А в чем синтез не удался? Здесь тоже главное – на поверхности. Прежде всего, он не достиг полноты, не вобрал или почти не вобрал в себя целые слои российского социума – и тем породил в социуме опасные напряжения, разрывы, поляризации. Больше того, этот механизм или паттерн поляризации стал постепенно универсальной (и несомненно, нездоровой, опасной) моделью положения вещей в России. Чертой, не менее пресловутой чем дар общения, давно уже стала крайняя слабость середины, центра, умеренных конструктивных сил во всех сферах и измерениях национальной жизни. Тема эта банальна, и все-таки приведу пример, поскольку – из любопытного, малоизвестного источника: в царствование Александра II два высоких сановника выпустили за границей анонимно свою переписку с очень проницательным анализом русского общества. О поляризации они пишут много, в частности, и такое: «У нас между классической ученостью и полной безграмотностью почти нет середины». Бинарные оппозиции господствовали и в сознании людей, в идейной жизни, начиная, по крайней мере, со спора западников и славянофилов; и все это развилось, в итоге, в резко двуполярную модель, модель враждующих лагерей, если хотите, собачьих свор, что стоят и злобно облаивают друг друга: Власть и Общество, Революция и Реакция… – а те, кто делает великую русскую культуру, они в стороне обычно, им лаять некогда и не хочется.

========

_ЗАДАНИЯ_
[a] Выпишите из записей без изменений всё, начиная со строки со словами "довгостроковими стратегіями інтеграції" и до строки со словами "Бібліографічний опис". Обе эти строки тоже нужно включить.
[b] Допишите текст о расколе и поляризации российского общества, начав сразу после его последнего предложения.

========

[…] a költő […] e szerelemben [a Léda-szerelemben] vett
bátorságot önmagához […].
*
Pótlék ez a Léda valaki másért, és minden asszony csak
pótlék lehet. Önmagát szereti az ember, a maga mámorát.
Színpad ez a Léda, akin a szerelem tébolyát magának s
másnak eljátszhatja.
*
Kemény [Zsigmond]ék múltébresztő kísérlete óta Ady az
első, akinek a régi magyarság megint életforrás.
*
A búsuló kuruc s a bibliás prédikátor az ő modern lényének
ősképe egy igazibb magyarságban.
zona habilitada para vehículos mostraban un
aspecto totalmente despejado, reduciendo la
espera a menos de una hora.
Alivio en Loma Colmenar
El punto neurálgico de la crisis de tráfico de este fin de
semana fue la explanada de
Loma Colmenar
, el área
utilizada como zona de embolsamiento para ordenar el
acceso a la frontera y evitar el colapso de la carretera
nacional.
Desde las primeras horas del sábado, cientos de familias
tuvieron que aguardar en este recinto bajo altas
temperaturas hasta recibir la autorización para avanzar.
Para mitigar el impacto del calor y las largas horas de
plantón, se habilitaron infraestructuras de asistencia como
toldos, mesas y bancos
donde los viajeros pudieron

========

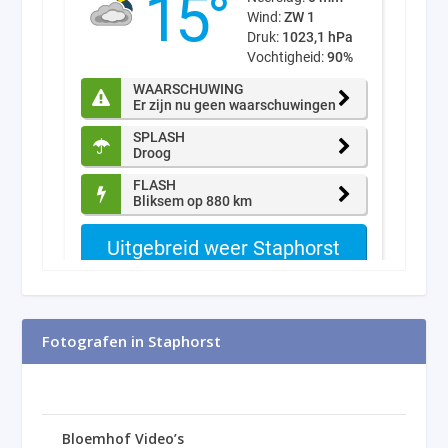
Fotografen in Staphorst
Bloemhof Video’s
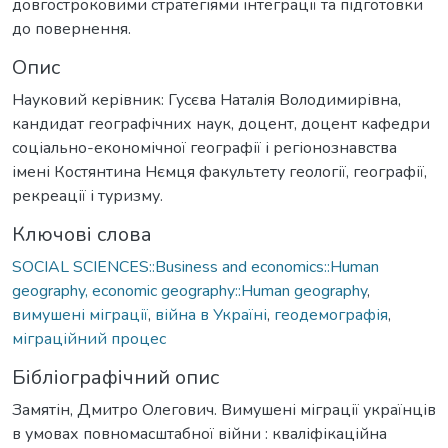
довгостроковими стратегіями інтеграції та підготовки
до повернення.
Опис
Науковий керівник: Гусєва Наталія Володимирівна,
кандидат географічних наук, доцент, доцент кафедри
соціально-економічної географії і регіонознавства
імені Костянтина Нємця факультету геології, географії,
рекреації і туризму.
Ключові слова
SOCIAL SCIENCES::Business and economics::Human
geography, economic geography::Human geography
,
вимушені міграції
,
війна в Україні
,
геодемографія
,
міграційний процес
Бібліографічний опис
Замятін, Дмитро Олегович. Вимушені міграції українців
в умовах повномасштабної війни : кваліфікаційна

========

_ОТВЕТЫ К ЗАДАНИЯМ_
[a]
довгостроковими стратегіями інтеграції та підготовки
до повернення.
Опис
Науковий керівник: Гусєва Наталія Володимирівна,
кандидат географічних наук, доцент, доцент кафедри
соціально-економічної географії і регіонознавства
імені Костянтина Нємця факультету геології, географії,
рекреації і туризму.
Ключові слова
SOCIAL SCIENCES::Business and economics::Human
geography, economic geography::Human geography
,
вимушені міграції
,
війна в Україні
,
геодемографія
,
міграційний процес
Бібліографічний опис

[b]
Вот, кратко до неприличия, базовая структура русского синтеза. Но подчеркнем: никак нельзя эту структуру переносить с классического периода на наши дни. Слишком радикально все изменилось.
Итак, русский синтез в определенных крупных областях удавался, в других, также крупных, – не удавался. Это контрастное сочетание порождало разбалансированную динамику, развитие, характер которого скользил от конфликтного – к деструктивному, а затем и катастрофическому. Оно же окрашивало и обостряло все процессы, все ощущения, отношения, чувство жизни и создавало непередаваемую атмосферу, которую может выразить один Блок: над бездонным обрывом в вечность задыхаясь летит рысак…
Как мне давно кажется, весь этот ход событий имеет психологическую (или точнее, макро-, социо-психологическую) природу, а именно, природу очень определенного феномена: зарождения, а затем и протекания эпилептического припадка на общенациональном уровне, припадка культурного субъекта. Тут я не могу, конечно, развертывать аргументы, выскажу лишь идею.
Достоевский не раз описывает особое состояние, что бывает перед припадком, тогда оно называлось момент ауры. Человек переживает миг блаженства, и это не только эмоциональное блаженство, оно сопряжено с интеллектуальными прозрениями, когда, вырываясь из времени, в единый миг человек постигает вдруг все духовные глубины, которых раньше не мог постичь, и созерцает их единым взглядом, в едином образе, обретая полноту мудрости и счастья. В миг следующий наступает припадок.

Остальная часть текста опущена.